# Defining Dataset

In this example, you can use the dummy dataset with three columns: weather, temperature, and play. The first two are features(weather, temperature) and the other is the label.

In [1]:
# Assigning features and label variables
weather=['Sunny','Sunny','Overcast','Rainy','Rainy','Rainy','Overcast','Sunny','Sunny','Rainy','Sunny','Overcast','Overcast','Rainy']
temp=['Hot','Hot','Hot','Mild','Cool','Cool','Cool','Mild','Cool','Mild','Mild','Mild','Hot','Mild']

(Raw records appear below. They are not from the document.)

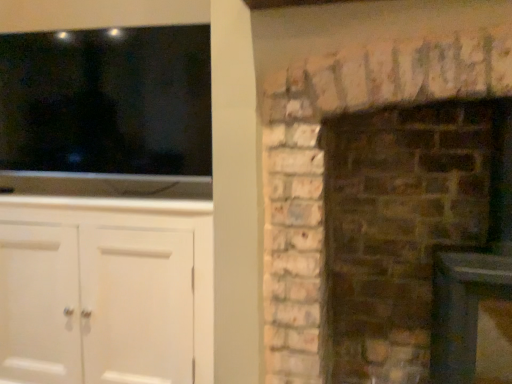
Question: Does brown brick fireplace at right have a lesser height compared to white painted wood cabinet at left?

Choices:
 (A) no
 (B) yes

Answer: (A)

Question: From the image's perspective, is brown brick fireplace at right under white painted wood cabinet at left?

Choices:
 (A) yes
 (B) no

Answer: (B)

Question: Can you confirm if brown brick fireplace at right is taller than white painted wood cabinet at left?

Choices:
 (A) yes
 (B) no

Answer: (A)

Question: Does brown brick fireplace at right appear on the right side of white painted wood cabinet at left?

Choices:
 (A) yes
 (B) no

Answer: (A)

Question: Is brown brick fireplace at right far away from white painted wood cabinet at left?

Choices:
 (A) yes
 (B) no

Answer: (B)

Question: From the image's perspective, is white painted wood cabinet at left above or below black glossy tv at upper left?

Choices:
 (A) above
 (B) below

Answer: (B)

Question: Which is correct: white painted wood cabinet at left is inside black glossy tv at upper left, or outside of it?

Choices:
 (A) outside
 (B) inside

Answer: (A)

Question: Considering the positions of point (138, 256) and point (140, 168), is point (138, 256) closer or farther from the camera than point (140, 168)?

Choices:
 (A) closer
 (B) farther

Answer: (A)

Question: From a real-world perspective, is white painted wood cabinet at left positioned above or below black glossy tv at upper left?

Choices:
 (A) below
 (B) above

Answer: (A)

Question: In terms of height, does black glossy tv at upper left look taller or shorter compared to brown brick fireplace at right?

Choices:
 (A) short
 (B) tall

Answer: (A)

Question: Is black glossy tv at upper left inside or outside of brown brick fireplace at right?

Choices:
 (A) outside
 (B) inside

Answer: (A)

Question: Is point pyautogui.click(x=37, y=158) closer or farther from the camera than point pyautogui.click(x=458, y=314)?

Choices:
 (A) closer
 (B) farther

Answer: (B)

Question: Is black glossy tv at upper left to the left or to the right of brown brick fireplace at right in the image?

Choices:
 (A) left
 (B) right

Answer: (A)

Question: Based on their sizes in the image, would you say black glossy tv at upper left is bigger or smaller than white painted wood cabinet at left?

Choices:
 (A) small
 (B) big

Answer: (A)

Question: Considering the positions of black glossy tv at upper left and white painted wood cabinet at left in the image, is black glossy tv at upper left taller or shorter than white painted wood cabinet at left?

Choices:
 (A) tall
 (B) short

Answer: (B)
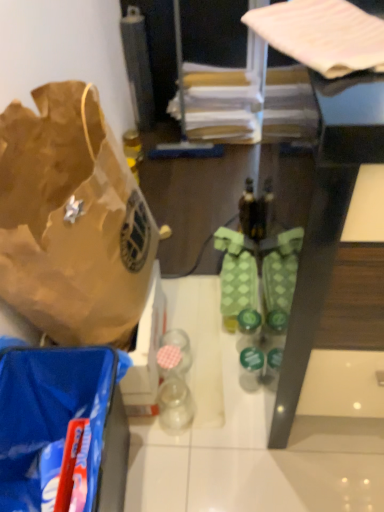
Describe the element at coordinates (72, 220) in the screenshot. I see `brown paper bag at left` at that location.

The width and height of the screenshot is (384, 512). Find the location of `blue plastic bag at lower left`. blue plastic bag at lower left is located at coordinates [x=61, y=420].

In order to face pink fabric at upper right, which is counted as the first wrapping paper, starting from the bottom, should I rotate leftwards or rightwards?

You should look right and rotate roughly 18.516 degrees.

How much space does matte brown wrapping paper at upper center, marked as the 2th wrapping paper in a bottom-to-top arrangement, occupy horizontally?

The width of matte brown wrapping paper at upper center, marked as the 2th wrapping paper in a bottom-to-top arrangement, is 11.35 inches.

This screenshot has height=512, width=384. In order to click on brown paper bag at left in this screenshot , I will do `click(72, 220)`.

Looking at this image, is pink fabric at upper right, arranged as the 2th wrapping paper when viewed from the back, not inside brown paper bag at left?

pink fabric at upper right, arranged as the 2th wrapping paper when viewed from the back, is positioned outside brown paper bag at left.

From a real-world perspective, which object rests below the other?

In real-world perspective, brown paper bag at left is lower.

In order to click on wrapping paper that is above the brown paper bag at left (from a real-world perspective) in this screenshot , I will do `click(322, 35)`.

Can we say matte brown wrapping paper at upper center, which is the 1th wrapping paper in top-to-bottom order, lies outside green matte bottle at center?

Yes.

Can you confirm if matte brown wrapping paper at upper center, marked as the 2th wrapping paper in a bottom-to-top arrangement, is bigger than green matte bottle at center?

Yes, matte brown wrapping paper at upper center, marked as the 2th wrapping paper in a bottom-to-top arrangement, is bigger than green matte bottle at center.

Where is `bottle that is on the right side of matte brown wrapping paper at upper center, the second wrapping paper in the front-to-back sequence`? bottle that is on the right side of matte brown wrapping paper at upper center, the second wrapping paper in the front-to-back sequence is located at coordinates (248, 211).

Can you confirm if matte brown wrapping paper at upper center, which is the 1th wrapping paper in top-to-bottom order, is positioned to the right of green matte bottle at center?

Incorrect, matte brown wrapping paper at upper center, which is the 1th wrapping paper in top-to-bottom order, is not on the right side of green matte bottle at center.

Considering the positions of point (239, 213) and point (147, 285), is point (239, 213) closer or farther from the camera than point (147, 285)?

Point (239, 213).

Considering the positions of objects green matte bottle at center and brown paper bag at left in the image provided, who is more to the left, green matte bottle at center or brown paper bag at left?

brown paper bag at left is more to the left.

Is there a large distance between green matte bottle at center and brown paper bag at left?

Actually, green matte bottle at center and brown paper bag at left are a little close together.

Could you tell me if brown paper bag at left is facing blue plastic bag at lower left?

No, brown paper bag at left is not aimed at blue plastic bag at lower left.

The width and height of the screenshot is (384, 512). I want to click on handbag that is above the blue plastic bag at lower left (from the image's perspective), so click(x=72, y=220).

Looking at this image, considering the positions of objects brown paper bag at left and blue plastic bag at lower left in the image provided, who is more to the right, brown paper bag at left or blue plastic bag at lower left?

blue plastic bag at lower left.

Based on the photo, how many degrees apart are the facing directions of pink fabric at upper right, which is counted as the first wrapping paper, starting from the bottom, and green matte bottle at center?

play=['No','No','Yes','Yes','Yes','No','Yes','No','Yes','Yes','Yes','Yes','Yes','No']

# Encoding Features

First, you need to convert these string labels into numbers. for example: 'Overcast', 'Rainy', 'Sunny' as 0, 1, 2. This is known as label encoding. Scikit-learn provides LabelEncoder library for encoding labels with a value between 0 and one less than the number of discrete classes.

In [3]:
# Import LabelEncoder
from sklearn import preprocessing
#creating labelEncoder
le = preprocessing.LabelEncoder()
# Converting string labels into numbers.
weather_encoded=le.fit_transform(weather)
print(weather_encoded)

[2 2 0 1 1 1 0 2 2 1 2 0 0 1]


Similarly, you can also encode temp and play columns.

In [7]:
# Converting string labels into numbers
temp_encoded = le.fit_transform(temp)
label = le.fit_transform(play)

print("weather:", weather_encoded)
print("Temp:", temp_encoded)
print("Play:", label)

weather: [2 2 0 1 1 1 0 2 2 1 2 0 0 1]
Temp: [1 1 1 2 0 0 0 2 0 2 2 2 1 2]
Play: [0 0 1 1 1 0 1 0 1 1 1 1 1 0]


Now combine both the features (weather and temp) in a single variable (list of tuples)

In [11]:
#Combinig weather and temp into single listof tuples
features = list(map(list, zip(weather_encoded,temp_encoded)))
print(features)

[[2, 1], [2, 1], [0, 1], [1, 2], [1, 0], [1, 0], [0, 0], [2, 2], [2, 0], [1, 2], [2, 2], [0, 2], [0, 1], [1, 2]]


# Generating Model

Generate a model using naive bayes classifier in the following steps:

*   Create naive bayes classifier
*   Fit the dataset on classifier
*   Perform prediction



In [12]:
#Import Gaussian Naive Bayes model
from sklearn.naive_bayes import GaussianNB

#Create a Gaussian Classifier
model = GaussianNB()

# Train the model using the training sets
model.fit(features,label)

#Predict Output
predicted= model.predict([[0,2]]) # 0:Overcast, 2:Mild
print("Predicted Value:", predicted)

Predicted Value: [1]


Here, 1 indicates that players can 'play'.